OMELIA
Messa nella Notte di Natale
Andria, 24 dicembre 2020
Letture:
Is 9,1-6
Sal 95
Tt 2,11-14
Lc 2,1-14
Carissimi fratelli e sorelle,
Per incominciare la nostra riflessione, proviamo innanzitutto a chiederci: qual è il sentimento che meglio interpreta e descrive questa notte? Ecco, io penso che sia la meraviglia, lo stupore. Meraviglia e stupore dinanzi alla grandezza del mistero, l’immensità di un Dio che si fa piccolo, quanto è piccolo un neonato.
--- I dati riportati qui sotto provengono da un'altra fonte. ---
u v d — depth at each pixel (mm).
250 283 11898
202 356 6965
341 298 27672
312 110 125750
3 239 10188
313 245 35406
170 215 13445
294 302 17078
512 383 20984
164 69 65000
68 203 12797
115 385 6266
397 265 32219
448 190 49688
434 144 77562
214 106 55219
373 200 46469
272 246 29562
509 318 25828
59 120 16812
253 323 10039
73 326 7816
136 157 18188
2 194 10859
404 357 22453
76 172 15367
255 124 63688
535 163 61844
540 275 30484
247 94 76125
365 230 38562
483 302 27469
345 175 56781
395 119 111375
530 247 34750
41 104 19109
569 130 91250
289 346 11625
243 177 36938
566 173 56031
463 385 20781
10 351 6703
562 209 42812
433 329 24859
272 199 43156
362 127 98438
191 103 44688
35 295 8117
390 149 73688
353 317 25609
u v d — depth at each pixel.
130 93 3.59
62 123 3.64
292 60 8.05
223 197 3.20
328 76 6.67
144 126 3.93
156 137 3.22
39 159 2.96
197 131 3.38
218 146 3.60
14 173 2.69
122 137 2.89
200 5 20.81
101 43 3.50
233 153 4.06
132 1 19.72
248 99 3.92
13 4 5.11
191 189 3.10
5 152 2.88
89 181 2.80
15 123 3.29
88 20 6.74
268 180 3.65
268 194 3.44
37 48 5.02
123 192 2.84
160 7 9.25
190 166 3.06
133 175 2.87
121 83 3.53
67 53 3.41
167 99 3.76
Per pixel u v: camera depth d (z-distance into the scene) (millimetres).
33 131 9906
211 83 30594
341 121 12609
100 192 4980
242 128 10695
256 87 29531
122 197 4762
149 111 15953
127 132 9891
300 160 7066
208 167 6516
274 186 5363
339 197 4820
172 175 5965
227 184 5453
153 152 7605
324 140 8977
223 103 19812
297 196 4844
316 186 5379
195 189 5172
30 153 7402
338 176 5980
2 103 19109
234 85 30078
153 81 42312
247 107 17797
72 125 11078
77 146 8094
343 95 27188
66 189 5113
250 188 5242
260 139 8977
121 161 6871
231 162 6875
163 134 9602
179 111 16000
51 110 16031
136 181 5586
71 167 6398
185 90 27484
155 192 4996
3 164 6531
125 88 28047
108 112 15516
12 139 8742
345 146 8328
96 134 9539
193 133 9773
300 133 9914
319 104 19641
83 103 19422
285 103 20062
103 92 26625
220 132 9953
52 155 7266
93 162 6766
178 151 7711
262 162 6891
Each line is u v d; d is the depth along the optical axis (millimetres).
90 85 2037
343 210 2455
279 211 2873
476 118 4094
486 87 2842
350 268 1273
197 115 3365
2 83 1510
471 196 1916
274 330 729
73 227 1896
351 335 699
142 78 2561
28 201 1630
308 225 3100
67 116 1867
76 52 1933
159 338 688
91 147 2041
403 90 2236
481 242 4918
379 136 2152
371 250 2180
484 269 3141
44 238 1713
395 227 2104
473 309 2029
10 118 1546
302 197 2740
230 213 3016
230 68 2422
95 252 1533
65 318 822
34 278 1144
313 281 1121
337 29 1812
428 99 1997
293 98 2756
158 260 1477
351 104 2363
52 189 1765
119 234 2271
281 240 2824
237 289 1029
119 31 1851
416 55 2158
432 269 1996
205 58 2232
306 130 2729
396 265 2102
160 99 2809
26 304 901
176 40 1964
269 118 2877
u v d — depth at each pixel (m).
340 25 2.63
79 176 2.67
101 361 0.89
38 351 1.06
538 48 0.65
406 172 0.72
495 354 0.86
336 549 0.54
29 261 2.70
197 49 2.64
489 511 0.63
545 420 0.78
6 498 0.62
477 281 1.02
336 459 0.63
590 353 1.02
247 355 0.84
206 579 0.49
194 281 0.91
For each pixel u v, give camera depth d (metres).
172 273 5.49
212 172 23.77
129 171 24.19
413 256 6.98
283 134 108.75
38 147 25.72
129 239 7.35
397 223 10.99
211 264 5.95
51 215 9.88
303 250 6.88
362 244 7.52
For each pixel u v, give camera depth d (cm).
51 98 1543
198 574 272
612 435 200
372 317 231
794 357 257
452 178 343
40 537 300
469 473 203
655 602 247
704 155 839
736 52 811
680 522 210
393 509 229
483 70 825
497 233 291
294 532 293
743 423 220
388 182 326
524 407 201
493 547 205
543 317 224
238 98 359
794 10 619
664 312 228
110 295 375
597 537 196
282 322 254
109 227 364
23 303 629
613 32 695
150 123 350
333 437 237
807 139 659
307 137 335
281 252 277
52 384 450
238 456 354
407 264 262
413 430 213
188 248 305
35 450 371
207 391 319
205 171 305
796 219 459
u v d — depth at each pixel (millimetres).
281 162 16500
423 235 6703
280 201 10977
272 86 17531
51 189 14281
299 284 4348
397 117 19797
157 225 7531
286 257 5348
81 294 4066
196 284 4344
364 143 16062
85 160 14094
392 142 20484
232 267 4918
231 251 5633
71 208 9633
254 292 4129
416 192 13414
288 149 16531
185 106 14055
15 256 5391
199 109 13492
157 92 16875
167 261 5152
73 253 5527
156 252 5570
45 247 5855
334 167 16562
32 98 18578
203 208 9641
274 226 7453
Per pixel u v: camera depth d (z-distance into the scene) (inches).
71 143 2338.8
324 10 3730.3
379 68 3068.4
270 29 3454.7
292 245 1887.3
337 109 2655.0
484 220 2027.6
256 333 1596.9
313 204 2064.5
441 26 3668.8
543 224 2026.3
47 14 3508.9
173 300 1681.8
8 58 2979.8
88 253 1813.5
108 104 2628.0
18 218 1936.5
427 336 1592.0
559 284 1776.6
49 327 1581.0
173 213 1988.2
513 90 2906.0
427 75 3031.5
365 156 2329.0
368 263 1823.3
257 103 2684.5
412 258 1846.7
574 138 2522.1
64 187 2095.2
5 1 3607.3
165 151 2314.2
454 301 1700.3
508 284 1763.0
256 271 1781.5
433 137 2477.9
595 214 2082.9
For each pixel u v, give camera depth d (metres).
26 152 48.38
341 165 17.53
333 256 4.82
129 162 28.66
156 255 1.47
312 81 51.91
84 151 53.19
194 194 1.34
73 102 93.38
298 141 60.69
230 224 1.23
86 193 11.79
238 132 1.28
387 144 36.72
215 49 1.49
Meraviglia e stupore perciò dinanzi al mistero di questo Dio che azzera ogni distanza e dichiara e di fatto realizza così la sua benevola vicinanza a noi uomini e donne, facendosi uno di noi, in tutto uguale a noi.
Come non meravigliarci di un Dio onnipotente che si china verso di noi e diventa come noi? Noi stiamo celebrando il mistero di questa notte, nella quale a Betlemme avviene una storia sorprendente, davvero straordinaria. Colui che ha creato tutto ciò che esiste diventa come noi e viene addirittura a vivere in mezzo a noi in un punto preciso del tempo e dello spazio. E la cosa bella è che tutto questo non è una favola, è storia! Storia della quale si continua a parlare da oltre duemila anni.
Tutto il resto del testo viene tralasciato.